А теперь не видел выхода. Вместо светлого будущего перед ним простиралась черная, беспросветная, бессмысленная жизнь. Жизнь калеки. Жизнь человека, зависящего всегда и во всем от других людей и тем самым бесправного и униженного.
Зачем, для чего мучиться, если тебя никто дома не ждет? Да и есть ли у него этот самый дом? Может быть, ему это все приснилось и, кроме детдома, ничего роднее нет. Нет у него и девчонки, которой мог бы написать о том, что с ним случилось. Он бы не требовал от нее быть постоянно с ним, нет, он слишком горд, но попросил бы написать письмо. Хоть самое небольшое. Хоть в несколько строк. Он бы перечитывал и чувствовал, что хоть немного, хоть самую малость кому-то нужен.
От множества противоречивых мыслей, заполнявших голову, а может быть, и от саднящей на затылке раны Алексей почувствовал нарастающую боль в висках, головокружение. Громко застонал, ему казалось, что огромный камень медленно опускается на него, холодной громадиной давит на ноги, на грудь. Еще мгновение – и он задохнется под его неимоверной тяжестью. Алексей выставил вперед руки, стал звать на помощь. Но не мог пошевелить губами. Тогда начал отталкиваться ногами, чтобы выползти из-под давящей каменной громады. Он задыхался, помогал себе руками, но глыба неотвратимо надвигалась. Холодное дыхание могильной плиты чувствовал уже на лбу, когда губы вдруг резко разомкнулись и он во всю силу легких закричал:
– А-а-а-й!
– Бредит парень, – констатировал хирург и подозвал медсестру, – сделай укол и отправляй в реанимацию. Нужно, чтобы с ним кто-то постоянно находился.
Алексей метался в горячке несколько дней. Об этом сказала ему сиделка, пожилая, болезненного вида женщина. Еще сказала, что через день в Союз летит вертолет, на котором его отправят в другой госпиталь.
На улице было уже темно, но спать не хотелось.
– Скажите, бабуся – что будет со мной?
– Какая я тебе бабуся? – выпалила неожиданно женщина. – Я тебе в матери гожусь! А старо выгляжу, так от того, что столько горя здесь перевидела. Ты уж прости, что резко я так… Доктор не велел говорить, а я, так и быть, скажу. Позвоночник у тебя задет осколком, да и бедро прострелено. Остальные ранки заживут скоро. А эти, не хочу тебя обманывать, сынок, не знаю. Трудно будет. – Женщина отвернулась и стала что-то внимательно разглядывать в окно, то и дело шмыгая носом.

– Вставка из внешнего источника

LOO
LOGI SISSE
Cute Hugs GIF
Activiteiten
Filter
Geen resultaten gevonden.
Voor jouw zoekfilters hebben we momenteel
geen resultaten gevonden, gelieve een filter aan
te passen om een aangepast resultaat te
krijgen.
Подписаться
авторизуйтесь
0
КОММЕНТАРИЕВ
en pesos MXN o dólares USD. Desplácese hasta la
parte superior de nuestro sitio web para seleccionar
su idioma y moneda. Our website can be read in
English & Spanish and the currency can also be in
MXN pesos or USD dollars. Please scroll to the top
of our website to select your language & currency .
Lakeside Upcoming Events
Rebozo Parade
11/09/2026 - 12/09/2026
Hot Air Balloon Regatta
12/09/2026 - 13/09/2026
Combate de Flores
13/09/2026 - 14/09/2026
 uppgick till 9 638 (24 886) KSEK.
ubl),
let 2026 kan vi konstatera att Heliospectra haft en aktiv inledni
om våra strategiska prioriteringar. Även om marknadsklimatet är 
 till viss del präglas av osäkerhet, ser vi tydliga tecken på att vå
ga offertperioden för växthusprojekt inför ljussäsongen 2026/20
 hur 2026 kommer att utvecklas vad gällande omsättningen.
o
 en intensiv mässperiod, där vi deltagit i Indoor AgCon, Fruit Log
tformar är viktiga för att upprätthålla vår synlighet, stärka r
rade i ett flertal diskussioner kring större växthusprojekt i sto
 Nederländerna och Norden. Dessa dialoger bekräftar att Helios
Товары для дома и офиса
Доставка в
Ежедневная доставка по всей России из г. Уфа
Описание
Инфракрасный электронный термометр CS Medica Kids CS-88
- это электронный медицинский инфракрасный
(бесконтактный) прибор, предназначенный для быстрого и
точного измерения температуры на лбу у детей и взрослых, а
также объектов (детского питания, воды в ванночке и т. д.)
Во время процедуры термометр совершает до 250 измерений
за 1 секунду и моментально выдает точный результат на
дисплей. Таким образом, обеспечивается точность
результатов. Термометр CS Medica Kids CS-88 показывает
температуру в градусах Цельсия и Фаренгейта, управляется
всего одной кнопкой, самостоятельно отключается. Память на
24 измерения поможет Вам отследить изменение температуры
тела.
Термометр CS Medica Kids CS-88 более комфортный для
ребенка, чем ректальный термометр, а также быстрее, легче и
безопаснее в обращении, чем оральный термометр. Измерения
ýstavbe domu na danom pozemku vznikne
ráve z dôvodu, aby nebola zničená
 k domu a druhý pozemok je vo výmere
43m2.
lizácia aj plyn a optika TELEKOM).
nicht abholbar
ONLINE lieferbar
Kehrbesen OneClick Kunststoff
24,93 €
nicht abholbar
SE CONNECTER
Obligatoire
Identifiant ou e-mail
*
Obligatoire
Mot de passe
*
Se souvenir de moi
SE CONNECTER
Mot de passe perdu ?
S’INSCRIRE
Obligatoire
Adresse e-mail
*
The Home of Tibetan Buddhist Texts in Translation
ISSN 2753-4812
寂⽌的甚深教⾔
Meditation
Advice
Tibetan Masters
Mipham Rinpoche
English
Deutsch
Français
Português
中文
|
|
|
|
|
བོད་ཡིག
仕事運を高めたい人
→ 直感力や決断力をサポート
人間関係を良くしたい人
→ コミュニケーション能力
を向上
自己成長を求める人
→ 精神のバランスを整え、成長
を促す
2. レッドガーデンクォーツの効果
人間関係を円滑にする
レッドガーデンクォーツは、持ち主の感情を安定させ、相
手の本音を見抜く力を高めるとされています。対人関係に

Алексей, чтобы ее успокоить, хотел сказать что-нибудь ласковое, нежное, но резкая боль в пояснице осадила его. Он застонал. Не столько от боли, от бессилия и злобы на свое беспомощное, упакованное в гипсовый саркофаг тело.
– Потерпи, сынок, потерпи, я медсестру позову, – смахнув слезу, повернулась к нему сиделка.
– Не надо, мать, – процедил сквозь зубы Алексей, – не надо. Не хочу!
Он с детства боялся уколов. И когда в их детдом приезжали врачи с круглыми блестящими коробками, он поспешно забивался в самый дальний угол и таился там до тех пор, пока врачи не уезжали. Его называли трусом. Мальчишки-одногодки за это презирали, а девчонки просто не хотели замечать.
– Ну почему не надо, почему? – настойчиво уговаривала сердобольная женщина. – Сделают укольчик, и сразу легче станет, заснешь.
– Нет, мать, не надо. Мне необходимо сейчас о многом подумать.
– Какие могут быть думы в таком-то состоянии? Еле из ада выкарабкался. Лежи да силы набирай, а думщиков и без тебя достаточно. Заснуть постарайся.
– Вы меня извините, но я должен сегодня, сейчас решить главный для себя вопрос.
– Какой вопрос?
– Главный, – повторил Алексей и закрыл глаза, тем самым показывая, что разговаривать ни с кем больше не намерен.